Wie Unternehmen neurodivergente Teams stärken können

  1. Offene Unternehmenskultur schaffen: Reduzierung von Stigmatisierung und Förderung eines offenen Dialogs über Neurodiversität.
  2. Diversität als KPI etablieren: Unternehmen können messbare Ziele setzen, um neurodivergente Mitarbeitende besser einzubinden.
  3. Zusammenarbeit mit Organisationen: Kooperation mit Netzwerken wie Specialisterne, die auf die Vermittlung neurodivergenter Talente spezialisiert sind.
  4. Regelmäßige Evaluierungen: Unternehmen wie SAP evaluieren kontinuierlich ihre Diversity-Programme, um sicherzustellen, dass neurodivergente Mitarbeitende langfristig profitieren.

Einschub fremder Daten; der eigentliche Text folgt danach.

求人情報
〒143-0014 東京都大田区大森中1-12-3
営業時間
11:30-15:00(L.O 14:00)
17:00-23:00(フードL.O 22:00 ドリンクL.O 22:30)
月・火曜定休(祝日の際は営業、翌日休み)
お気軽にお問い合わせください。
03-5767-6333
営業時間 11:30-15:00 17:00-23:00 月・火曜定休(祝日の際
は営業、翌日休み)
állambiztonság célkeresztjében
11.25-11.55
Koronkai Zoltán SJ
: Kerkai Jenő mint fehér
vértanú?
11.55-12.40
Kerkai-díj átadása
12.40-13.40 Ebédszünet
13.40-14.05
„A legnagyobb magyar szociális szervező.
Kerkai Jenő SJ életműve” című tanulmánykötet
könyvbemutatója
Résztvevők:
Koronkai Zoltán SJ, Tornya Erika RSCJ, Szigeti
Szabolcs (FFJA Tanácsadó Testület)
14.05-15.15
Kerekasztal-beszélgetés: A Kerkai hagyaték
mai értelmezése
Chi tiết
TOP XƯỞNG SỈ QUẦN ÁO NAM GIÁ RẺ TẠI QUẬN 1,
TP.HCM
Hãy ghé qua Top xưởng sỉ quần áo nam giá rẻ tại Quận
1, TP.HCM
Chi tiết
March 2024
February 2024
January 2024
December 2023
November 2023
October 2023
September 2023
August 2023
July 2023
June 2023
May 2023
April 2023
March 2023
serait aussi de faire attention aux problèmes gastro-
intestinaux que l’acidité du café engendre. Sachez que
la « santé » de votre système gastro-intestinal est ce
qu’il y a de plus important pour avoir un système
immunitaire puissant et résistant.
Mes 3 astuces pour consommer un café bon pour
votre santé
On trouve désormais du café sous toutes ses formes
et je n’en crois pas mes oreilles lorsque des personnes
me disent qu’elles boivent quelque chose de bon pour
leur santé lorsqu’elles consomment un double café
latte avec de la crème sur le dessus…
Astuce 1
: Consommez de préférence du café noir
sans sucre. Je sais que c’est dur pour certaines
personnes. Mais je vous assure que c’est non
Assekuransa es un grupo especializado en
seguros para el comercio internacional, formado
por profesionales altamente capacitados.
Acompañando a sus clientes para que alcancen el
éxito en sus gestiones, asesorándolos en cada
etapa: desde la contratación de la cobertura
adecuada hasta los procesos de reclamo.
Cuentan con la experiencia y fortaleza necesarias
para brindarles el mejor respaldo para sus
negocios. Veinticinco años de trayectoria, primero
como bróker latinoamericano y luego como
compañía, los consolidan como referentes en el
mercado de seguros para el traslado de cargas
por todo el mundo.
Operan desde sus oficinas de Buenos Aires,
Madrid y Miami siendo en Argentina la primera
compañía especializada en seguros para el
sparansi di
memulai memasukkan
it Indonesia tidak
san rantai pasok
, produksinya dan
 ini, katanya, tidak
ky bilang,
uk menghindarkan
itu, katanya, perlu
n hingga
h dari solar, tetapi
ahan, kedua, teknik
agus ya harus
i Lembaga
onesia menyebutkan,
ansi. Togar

Fazit: ADHS als Stärke erkennen

Menschen mit ADHS und andere neurodivergente Talente bereichern Unternehmen durch Kreativität, Dynamik und neue Perspektiven. Der Schlüssel liegt darin, ihre Stärken gezielt zu fördern und die Arbeitsumgebung entsprechend anzupassen.

Es ist Zeit, ADHS nicht länger nur als „Defizit“ zu betrachten, sondern als wichtigen Bestandteil von Neurodiversität. Unternehmen, die diesen Schritt wagen, werden mit innovativeren, produktiveren und widerstandsfähigeren Teams belohnt.